The discussion began by investigating approaches to unite environmentalists in effective action. The corporate PR campaign for “green” energy has co-opted the environmental movement; instead of fighting to save the planet and its inhabitants, many environmentalists with good intentions have been seduced into lobbying for industrial technologies that perpetuate a global system of extraction and exploitation. One person presented the idea that we might be more efficient in forming coalitions if we focus on organizing around anti-fossil fuel efforts because most people can agree on that. In the long run, anti-fossil fuel actions will be anti-industry (i.e. wind energy, solar energy, etc.) as industry depends on fossil fuels for extraction, global shipping, manufacturing, and construction.
We also talked about increasing the effectiveness of local movements. A long-time Santa Barbara activist explained that although Santa Barbara might appear progressive to outsiders, the city is actually governed by powerful real-estate and oil production corporate interests. Although these institutions have way more money and influence than any grassroots organization, locals have been able to make an impact through several tactics:
1) Crowds of people in the streets scares those in power.
2) Hounding politicians at City Council meetings and other settings where working-class interests are not properly represented disrupts business as usual in favor of our community.
3) Bad publicity for and spotlighting questionable behavior of local politicians influences them to act like decent human beings.
Contemporary media outlets have transformed the public’s view of “radical” politics to be extremist, but this simply isn’t the case. The true definition of the word radical is simply getting to the root of the issue. In practice, this means it is not enough to treat the symptoms; we need to identify and target the source of power for oppressive systems. As we discussed at the meeting, this almost always means that dismantling systems of exploitation will be uphill battles because the disparity in social power between intersecting social classes of people is enormous, and it is only growing. Therefore, we must use a variety of tactics that best suit our situation. The dogmatic belief that actions in and of themselves are good or bad is crippling to political movements.
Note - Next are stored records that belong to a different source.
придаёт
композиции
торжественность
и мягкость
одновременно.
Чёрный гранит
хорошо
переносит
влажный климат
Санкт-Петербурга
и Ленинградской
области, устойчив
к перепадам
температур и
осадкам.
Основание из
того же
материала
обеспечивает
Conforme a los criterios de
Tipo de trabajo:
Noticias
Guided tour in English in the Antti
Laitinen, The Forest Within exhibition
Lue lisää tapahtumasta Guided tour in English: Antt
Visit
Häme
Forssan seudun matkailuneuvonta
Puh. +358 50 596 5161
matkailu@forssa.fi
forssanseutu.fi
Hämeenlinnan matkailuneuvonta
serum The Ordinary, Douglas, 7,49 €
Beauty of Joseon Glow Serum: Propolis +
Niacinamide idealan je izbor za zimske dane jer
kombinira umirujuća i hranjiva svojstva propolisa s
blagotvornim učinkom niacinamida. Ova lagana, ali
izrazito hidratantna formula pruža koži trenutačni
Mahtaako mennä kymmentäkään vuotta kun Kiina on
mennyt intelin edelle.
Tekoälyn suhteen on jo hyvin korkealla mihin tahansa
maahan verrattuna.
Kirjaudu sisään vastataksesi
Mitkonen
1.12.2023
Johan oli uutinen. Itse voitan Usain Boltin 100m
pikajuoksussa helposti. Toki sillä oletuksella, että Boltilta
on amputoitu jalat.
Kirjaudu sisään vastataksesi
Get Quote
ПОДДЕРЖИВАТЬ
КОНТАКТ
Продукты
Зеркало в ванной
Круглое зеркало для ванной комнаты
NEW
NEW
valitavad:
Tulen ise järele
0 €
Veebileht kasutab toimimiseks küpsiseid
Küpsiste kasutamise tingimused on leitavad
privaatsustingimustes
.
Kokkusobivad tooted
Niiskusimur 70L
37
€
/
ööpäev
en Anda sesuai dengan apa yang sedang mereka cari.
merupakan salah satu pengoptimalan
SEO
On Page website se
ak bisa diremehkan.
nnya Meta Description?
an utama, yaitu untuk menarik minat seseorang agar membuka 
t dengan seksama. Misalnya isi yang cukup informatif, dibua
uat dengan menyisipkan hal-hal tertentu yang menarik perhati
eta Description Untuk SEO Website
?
The meeting concluded with sharing stories about horizontal hostility (when those within the same social class waste energy fighting each other instead of their common oppressor class). This is a widespread problem in the Santa Barbara area. A few attendees shared their firsthand experiences with backbiting during their years in Santa Barbara. Whatever the exact cause for such hostilities, whether it be competing egos, defensive posturing, or quick tempers, the effects are detrimental to activists who work to create material change in their communities.